Tidak tanggung-tanggung, pria berusia 26 tahun ini tidak hanya bekerja untuk satu tempat makan, melainkan 30 toko makanan dan minuman serta 50 warung makan.
Waktu kerjanya tentu berbeda dari pekerja pada umumnya. Pria tersebut bekerja 12 hingga 14 jam sehari dan menyelesaikan hampir 40 pesanan. Soal keuntungan, pria ini meraup sekitar 10.000 yuan (Rp 25.212.800) per bulannya.

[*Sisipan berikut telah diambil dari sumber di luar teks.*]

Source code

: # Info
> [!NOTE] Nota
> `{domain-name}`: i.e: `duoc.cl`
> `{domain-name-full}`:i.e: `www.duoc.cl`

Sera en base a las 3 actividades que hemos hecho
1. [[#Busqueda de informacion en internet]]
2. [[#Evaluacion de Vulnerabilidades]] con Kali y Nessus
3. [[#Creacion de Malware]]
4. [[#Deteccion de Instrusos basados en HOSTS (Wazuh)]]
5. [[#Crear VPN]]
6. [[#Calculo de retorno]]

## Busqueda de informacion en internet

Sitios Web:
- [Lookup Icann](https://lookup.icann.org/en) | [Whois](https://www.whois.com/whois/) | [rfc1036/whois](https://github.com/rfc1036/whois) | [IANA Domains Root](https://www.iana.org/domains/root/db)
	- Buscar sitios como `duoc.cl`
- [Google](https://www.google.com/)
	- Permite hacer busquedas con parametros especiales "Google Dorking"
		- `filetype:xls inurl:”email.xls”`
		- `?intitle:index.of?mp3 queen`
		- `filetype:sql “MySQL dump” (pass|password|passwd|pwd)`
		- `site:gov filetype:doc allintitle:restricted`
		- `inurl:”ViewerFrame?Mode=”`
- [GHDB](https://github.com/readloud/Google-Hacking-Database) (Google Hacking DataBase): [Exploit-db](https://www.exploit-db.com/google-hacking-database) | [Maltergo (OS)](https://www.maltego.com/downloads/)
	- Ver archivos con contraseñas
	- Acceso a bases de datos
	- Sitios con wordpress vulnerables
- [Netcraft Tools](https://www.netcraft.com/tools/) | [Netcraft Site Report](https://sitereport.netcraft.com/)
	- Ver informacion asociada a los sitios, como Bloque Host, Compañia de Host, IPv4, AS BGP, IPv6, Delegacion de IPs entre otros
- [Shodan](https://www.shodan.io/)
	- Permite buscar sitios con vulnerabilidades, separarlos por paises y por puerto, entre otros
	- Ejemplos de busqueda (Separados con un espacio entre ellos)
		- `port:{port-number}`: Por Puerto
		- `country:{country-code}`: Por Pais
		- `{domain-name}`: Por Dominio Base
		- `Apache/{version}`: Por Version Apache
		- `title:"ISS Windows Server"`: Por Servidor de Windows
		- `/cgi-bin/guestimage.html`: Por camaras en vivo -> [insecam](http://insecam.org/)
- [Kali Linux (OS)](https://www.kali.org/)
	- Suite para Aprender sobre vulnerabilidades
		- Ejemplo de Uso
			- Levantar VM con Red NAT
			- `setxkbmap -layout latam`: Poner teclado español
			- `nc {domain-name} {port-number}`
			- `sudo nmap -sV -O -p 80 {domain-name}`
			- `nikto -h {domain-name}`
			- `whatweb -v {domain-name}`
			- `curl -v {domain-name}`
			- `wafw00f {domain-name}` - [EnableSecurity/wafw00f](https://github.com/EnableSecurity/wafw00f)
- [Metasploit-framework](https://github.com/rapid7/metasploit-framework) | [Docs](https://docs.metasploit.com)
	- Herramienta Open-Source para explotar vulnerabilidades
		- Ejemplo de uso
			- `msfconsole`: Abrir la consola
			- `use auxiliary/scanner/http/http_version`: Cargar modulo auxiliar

Area pengirimannya mencakup sekitar 5 km dari utara ke selatan dan 3 km dari timur ke barat, dengan sebagian besar pelanggan adalah pedagang kecil dan pekerja migran yang memesan makanan untuk keluarga mereka.
Meskipun bekerja dalam kurun waktu lama untuk banyak pesanan, Zhang mengaku pekerjaan ini tidak begitu menegangkan dibandingkan pekerjaan sebagai pengantar makanan antar kota. Pasalnya ia tidak harus menghadapi tenggat waktu ketat dan beberapa pelanggan juga bersikap baik. Misalnya, mau menawarinya minuman.
Saking sibuknya mengantar makanan, pria ini tidak bisa mengambil libur. Foto: e.vnexpress.net / Reuters |
Setelah aplikasi pengiriman makanan Meituan ber-ekspansi ke daerah pedesaan, Zhang kembali menjadi kontraktor lokal, manajer stasiun, dan pengantar makanan untuk aplikasi tersebut. Ia juga berhasil membawa 70% tempat makan lokal ke platform atau aplikasi tersebut.
Bekerja sebagai sopir sekaligus manajer mungkin tidak terlalu menegangkan, tetapi dirinya tetap harus selalu online dan tidak bisa ambil cuti satu hari pun.
"Saya harus terus online. Saya tidak bisa mengambil cuti selama satu tahun karena pelanggan dan toko selalu mengirimi saya pesan untuk mengecek ketersediaan saya," jelasnya.